I agree with the general thesis that the message was muddled, although I disagree that there was no message at all ["Hard to Port!" News, Dec 15, recapping Occupy Portland's action at the Port of Portland]. The tactic is an old one, an attempt to show Those-Who-Own-for-a-Living that they are entirely reliant on Those-Who-Work-for-a-Living, not vice versa as politicians often like to declare in order to justify their constant kowtowing to the so-called "job creators." That said, not a lot of the general public bought or understood that analysis, and with mixed messages coming from the unions, it's not hard to see why the port shutdown was an imperfect action. If no one understands why you're blockading and striking, no one will side with you.
-posted by working class zero
DEAR MERCURY—In response to Sexual Politics ["Transgender Tweens," News, Dec 15, a Q&A with the director of the TransActive transgender youth nonprofit, regarding the optimal age at which to begin working with transgender youth]. When I was a girl, I liked to pretend to be a boy. If my folks lived somewhere like Portland, I may have been treated like there was some serious existential angst behind it, and been given puberty-blocking hormones. I'm glad that didn't happen. I understand transgender issues are important, but we're talking about kids here! Please folks, don't damage children by appeasing their young-minded desires—leave sex-changing medical decisions for adulthood when they have the ability to think critically about what they're doing. If my desires had been taken seriously at 12, I would have a Spice Girls tattoo! Eww!
When I first moved to Portland I was shocked at the number of strip clubs infesting what was an otherwise beautiful city ["Strip Maul," Feature, Dec 15, an outsider's account of her tour of popular Portland strip clubs]. As a woman with a high degree of self-respect, the misogynistic frat-boy mentality of the men in this town was appalling. Any time I'm in the vicinity of a strip club, men seem to think it's a license to ogle and make crude suggestions.
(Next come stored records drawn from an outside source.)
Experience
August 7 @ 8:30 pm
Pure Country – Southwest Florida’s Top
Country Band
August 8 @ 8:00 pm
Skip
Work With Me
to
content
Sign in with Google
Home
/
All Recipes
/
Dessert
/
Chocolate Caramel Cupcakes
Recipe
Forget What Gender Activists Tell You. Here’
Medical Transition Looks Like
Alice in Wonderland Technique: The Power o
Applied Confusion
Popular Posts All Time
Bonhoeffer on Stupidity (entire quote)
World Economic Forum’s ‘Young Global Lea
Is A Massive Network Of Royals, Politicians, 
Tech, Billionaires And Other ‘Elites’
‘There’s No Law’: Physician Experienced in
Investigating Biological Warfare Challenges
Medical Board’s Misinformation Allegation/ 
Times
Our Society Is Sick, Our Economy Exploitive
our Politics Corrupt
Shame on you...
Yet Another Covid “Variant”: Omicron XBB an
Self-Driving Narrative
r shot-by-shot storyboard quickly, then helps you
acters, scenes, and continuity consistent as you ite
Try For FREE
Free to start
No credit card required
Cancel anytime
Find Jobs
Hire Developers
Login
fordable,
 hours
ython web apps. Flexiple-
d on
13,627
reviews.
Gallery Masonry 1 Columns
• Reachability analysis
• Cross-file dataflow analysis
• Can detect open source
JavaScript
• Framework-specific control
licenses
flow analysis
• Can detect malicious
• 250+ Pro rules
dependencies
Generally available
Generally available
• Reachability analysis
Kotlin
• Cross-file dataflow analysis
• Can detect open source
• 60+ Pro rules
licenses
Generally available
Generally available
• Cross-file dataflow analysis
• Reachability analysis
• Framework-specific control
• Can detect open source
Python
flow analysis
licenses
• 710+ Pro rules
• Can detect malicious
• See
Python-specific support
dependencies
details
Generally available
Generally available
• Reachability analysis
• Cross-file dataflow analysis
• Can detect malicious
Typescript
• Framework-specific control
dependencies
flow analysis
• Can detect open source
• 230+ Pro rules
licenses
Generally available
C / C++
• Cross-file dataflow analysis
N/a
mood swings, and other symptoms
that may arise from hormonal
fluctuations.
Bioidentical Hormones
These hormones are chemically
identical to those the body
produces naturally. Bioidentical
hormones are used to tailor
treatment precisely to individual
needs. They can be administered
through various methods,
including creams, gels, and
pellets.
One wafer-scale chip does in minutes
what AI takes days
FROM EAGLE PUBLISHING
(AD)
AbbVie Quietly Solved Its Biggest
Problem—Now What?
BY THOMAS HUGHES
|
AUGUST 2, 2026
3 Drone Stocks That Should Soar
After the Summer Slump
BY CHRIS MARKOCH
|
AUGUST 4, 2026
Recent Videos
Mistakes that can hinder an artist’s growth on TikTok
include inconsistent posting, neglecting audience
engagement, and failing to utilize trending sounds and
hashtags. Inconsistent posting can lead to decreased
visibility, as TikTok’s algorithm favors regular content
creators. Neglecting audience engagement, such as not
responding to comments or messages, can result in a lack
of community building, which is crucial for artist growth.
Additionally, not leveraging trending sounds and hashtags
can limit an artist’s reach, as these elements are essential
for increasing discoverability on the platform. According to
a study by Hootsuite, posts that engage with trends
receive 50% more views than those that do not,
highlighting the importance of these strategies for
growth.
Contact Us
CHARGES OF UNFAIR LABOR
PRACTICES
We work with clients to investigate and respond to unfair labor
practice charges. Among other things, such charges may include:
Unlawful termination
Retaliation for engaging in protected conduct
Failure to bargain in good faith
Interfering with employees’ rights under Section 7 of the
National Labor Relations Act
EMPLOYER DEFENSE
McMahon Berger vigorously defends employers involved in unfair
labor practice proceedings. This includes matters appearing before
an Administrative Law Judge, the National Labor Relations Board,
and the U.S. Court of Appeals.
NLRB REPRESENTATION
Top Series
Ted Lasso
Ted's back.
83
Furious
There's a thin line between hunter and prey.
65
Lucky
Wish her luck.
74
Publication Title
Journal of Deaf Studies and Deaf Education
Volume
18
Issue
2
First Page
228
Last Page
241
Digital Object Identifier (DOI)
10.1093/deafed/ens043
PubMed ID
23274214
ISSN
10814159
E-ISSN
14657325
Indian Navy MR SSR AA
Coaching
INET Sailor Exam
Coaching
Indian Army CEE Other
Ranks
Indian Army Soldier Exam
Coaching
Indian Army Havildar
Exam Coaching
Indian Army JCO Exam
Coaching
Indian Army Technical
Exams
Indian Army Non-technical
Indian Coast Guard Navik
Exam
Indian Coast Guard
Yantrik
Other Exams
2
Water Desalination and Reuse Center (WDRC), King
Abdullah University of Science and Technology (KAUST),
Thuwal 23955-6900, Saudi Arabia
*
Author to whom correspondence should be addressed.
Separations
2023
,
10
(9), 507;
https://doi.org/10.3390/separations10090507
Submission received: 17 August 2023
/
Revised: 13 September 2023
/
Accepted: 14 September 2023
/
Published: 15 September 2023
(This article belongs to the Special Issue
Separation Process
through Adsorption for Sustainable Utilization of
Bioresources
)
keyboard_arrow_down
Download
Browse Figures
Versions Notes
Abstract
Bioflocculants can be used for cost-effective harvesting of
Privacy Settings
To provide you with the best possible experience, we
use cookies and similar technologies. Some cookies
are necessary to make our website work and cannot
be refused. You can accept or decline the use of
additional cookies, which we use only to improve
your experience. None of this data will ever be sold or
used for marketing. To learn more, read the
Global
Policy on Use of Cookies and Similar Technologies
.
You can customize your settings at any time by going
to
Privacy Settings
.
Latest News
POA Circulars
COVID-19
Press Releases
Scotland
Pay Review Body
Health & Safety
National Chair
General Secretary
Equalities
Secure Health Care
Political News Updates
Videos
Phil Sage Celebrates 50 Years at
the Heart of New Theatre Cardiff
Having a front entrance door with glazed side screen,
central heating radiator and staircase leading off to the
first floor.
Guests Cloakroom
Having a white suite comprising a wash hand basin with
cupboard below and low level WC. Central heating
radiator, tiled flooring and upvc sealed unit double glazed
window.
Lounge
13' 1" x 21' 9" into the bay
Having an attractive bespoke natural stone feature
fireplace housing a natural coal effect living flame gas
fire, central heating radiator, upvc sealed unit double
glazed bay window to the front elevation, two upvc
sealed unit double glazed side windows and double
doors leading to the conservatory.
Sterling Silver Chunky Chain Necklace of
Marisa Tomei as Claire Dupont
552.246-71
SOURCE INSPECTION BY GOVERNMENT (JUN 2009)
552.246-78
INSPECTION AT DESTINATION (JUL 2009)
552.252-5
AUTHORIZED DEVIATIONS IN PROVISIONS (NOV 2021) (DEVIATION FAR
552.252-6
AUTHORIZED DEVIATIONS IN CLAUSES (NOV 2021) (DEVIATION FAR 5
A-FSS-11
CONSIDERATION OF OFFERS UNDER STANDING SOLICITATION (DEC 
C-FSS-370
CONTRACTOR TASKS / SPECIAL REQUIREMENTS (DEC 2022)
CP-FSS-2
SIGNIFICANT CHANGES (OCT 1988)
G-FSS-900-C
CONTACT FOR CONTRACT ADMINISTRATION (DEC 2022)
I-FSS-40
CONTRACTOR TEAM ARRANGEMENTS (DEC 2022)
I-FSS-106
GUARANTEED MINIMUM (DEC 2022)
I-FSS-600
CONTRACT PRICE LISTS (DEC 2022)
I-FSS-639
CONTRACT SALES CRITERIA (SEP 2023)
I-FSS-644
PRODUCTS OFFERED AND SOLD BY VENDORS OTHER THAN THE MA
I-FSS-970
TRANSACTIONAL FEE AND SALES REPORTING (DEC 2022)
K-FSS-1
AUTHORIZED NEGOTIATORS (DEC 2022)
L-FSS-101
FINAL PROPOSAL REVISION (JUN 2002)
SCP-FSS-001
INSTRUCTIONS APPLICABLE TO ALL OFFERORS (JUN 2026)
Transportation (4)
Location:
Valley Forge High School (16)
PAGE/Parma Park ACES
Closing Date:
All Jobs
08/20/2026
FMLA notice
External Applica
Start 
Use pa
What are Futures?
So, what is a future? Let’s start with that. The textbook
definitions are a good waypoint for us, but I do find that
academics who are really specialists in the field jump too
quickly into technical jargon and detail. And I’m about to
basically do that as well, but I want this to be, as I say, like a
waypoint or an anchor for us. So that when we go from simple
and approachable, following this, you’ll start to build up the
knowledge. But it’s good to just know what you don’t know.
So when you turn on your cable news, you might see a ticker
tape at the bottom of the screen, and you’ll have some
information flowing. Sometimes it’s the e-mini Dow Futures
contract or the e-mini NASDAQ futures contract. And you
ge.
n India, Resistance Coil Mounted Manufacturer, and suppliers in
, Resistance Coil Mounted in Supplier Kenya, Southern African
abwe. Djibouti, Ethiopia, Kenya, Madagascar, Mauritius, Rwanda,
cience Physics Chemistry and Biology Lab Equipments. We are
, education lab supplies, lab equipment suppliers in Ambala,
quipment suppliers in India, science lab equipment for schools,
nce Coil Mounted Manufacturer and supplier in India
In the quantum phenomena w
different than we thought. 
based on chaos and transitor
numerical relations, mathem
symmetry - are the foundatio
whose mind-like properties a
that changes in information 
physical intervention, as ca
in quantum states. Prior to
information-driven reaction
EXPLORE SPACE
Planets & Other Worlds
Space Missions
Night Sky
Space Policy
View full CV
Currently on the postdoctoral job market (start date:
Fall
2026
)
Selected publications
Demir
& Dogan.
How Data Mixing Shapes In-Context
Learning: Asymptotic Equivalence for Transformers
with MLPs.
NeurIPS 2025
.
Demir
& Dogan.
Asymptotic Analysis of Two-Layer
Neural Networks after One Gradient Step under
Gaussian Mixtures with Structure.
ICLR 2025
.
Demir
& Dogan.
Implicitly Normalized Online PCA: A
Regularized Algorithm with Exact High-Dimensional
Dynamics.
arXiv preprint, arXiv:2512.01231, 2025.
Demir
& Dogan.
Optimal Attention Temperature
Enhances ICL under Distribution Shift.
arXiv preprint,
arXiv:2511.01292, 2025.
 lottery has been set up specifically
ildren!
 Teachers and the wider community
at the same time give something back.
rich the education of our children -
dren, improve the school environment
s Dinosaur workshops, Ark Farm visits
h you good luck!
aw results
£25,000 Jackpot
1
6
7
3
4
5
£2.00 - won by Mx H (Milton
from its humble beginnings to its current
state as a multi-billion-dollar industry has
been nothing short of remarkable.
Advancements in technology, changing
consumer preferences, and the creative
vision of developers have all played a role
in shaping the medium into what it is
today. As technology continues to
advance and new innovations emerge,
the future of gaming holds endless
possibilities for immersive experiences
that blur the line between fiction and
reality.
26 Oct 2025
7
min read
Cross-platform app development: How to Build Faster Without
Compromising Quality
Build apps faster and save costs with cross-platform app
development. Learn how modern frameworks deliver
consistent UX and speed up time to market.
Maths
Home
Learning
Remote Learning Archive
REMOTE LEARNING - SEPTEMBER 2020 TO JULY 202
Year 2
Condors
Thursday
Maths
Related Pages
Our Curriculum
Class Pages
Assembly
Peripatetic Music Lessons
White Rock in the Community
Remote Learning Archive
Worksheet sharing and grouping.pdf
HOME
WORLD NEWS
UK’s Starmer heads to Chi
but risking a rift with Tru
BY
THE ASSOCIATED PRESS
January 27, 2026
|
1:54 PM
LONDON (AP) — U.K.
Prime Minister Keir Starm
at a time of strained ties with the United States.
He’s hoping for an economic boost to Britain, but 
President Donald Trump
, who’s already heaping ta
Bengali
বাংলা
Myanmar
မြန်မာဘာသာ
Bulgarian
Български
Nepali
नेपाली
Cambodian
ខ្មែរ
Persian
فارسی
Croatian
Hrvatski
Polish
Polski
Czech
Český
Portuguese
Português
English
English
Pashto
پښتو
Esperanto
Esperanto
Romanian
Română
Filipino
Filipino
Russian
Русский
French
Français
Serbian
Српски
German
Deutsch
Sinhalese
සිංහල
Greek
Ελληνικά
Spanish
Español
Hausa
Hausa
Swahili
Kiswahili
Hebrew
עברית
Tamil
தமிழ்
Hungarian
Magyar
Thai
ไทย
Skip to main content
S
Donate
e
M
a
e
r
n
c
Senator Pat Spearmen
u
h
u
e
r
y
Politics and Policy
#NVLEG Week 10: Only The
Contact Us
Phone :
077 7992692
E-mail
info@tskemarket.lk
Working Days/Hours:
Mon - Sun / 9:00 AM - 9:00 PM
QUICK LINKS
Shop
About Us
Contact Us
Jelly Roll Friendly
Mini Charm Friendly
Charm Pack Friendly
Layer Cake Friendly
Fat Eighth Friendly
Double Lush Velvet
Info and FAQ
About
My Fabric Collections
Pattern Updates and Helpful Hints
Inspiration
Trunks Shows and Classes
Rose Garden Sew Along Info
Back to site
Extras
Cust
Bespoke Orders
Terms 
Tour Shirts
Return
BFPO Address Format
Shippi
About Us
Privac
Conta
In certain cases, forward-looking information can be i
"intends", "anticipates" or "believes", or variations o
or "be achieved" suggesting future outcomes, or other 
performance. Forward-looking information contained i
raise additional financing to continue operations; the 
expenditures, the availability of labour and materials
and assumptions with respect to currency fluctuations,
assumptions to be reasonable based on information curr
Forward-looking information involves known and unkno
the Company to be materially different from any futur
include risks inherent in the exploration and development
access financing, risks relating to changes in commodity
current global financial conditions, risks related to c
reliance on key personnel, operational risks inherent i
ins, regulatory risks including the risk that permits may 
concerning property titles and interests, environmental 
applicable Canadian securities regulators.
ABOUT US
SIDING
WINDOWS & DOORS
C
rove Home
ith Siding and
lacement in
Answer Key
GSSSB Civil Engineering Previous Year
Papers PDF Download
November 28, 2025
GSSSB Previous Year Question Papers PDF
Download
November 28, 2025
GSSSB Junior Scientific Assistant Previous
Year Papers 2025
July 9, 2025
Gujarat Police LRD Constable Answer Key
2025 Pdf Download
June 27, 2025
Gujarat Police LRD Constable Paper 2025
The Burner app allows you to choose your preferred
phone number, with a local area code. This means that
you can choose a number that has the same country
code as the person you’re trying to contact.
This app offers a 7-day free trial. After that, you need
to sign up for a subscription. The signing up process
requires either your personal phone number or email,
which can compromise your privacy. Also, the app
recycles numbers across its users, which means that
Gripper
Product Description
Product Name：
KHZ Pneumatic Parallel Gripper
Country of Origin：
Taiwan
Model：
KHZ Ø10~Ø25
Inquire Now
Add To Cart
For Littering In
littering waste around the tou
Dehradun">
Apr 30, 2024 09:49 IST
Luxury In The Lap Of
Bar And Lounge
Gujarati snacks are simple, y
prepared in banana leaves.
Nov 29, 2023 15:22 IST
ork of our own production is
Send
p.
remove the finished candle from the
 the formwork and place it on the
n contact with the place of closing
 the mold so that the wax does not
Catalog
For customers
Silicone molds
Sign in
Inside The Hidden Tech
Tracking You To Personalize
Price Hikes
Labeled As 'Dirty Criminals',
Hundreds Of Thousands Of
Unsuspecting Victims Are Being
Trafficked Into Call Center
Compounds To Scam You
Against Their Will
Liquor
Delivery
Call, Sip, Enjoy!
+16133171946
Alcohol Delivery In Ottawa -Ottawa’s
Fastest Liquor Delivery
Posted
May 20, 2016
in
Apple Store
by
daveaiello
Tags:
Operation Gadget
This article trivializes a sad, exploitive industry catering to socially immature males who can't form normal relationships with women.
-posted by feminitsche
Strippers are professionals, doing work that pays better than most other jobs they could find in Portland ["Strip Maul," Feature, Dec 15]. If they do it well, more power to them. As a group, they are "exploited" only in the sense that anyone who does something for work that he wouldn't do for free is exploited. That covers most of us, I think. The critical comments here mostly seem to reflect a visceral discomfort with sex, wrapped in superficially plausible self-justifications. If you don't like strip clubs, don't attend—but it's absurd to critique them on the grounds that the girls only strip because they're paid to. That's how every other business in town works, too.
-posted by Quadrant
DEAR MERCURY—Wrapping children's Christmas presents with the pages of the Mercury is like masturbating in the woods: At first it feels good, but then you come to the primal understanding that you're exposing something good and pure to a sweaty, adolescent wonderland. My nephew must have a pile of faded Devils Point ads hidden under his mattress that gets sorted and rearranged on a nightly basis when the house falls quiet. Thank you Mercury for helping me over-sex the youth of America.
YOU ARE QUITE WELCOME Rob, although if your brother or sister ever asks, it is not our fault and it was all your idea. In the meanwhile, you get two tickets to the Laurelhurst Theater, where the range of cinematic options includes good, pure, sweaty, and adolescent varieties.